■ **The task**
Reprint all records below exactly. No images.

::: Records for processing :::

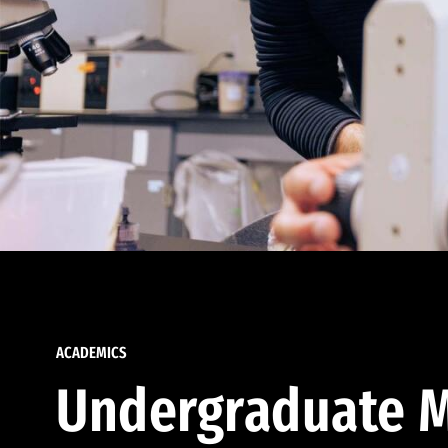
ACADEMICS
Undergraduate M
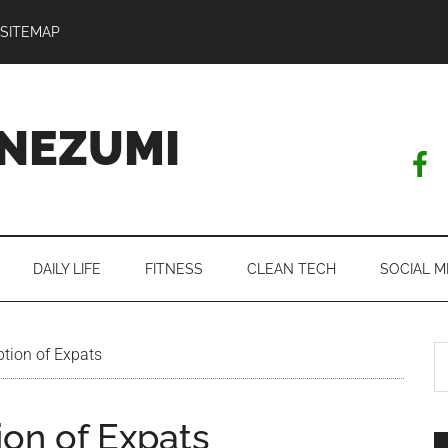
SITEMAP
NEZUMI
DAILY LIFE
FITNESS
CLEAN TECH
SOCIAL M
S
tion of Expats
th
si
on of Expats
...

:::

■ **Answer**
ACADEMICS
Undergraduate M
SITEMAP
NEZUMI
DAILY LIFE
FITNESS
CLEAN TECH
SOCIAL M
S
tion of Expats
th
si
on of Expats
...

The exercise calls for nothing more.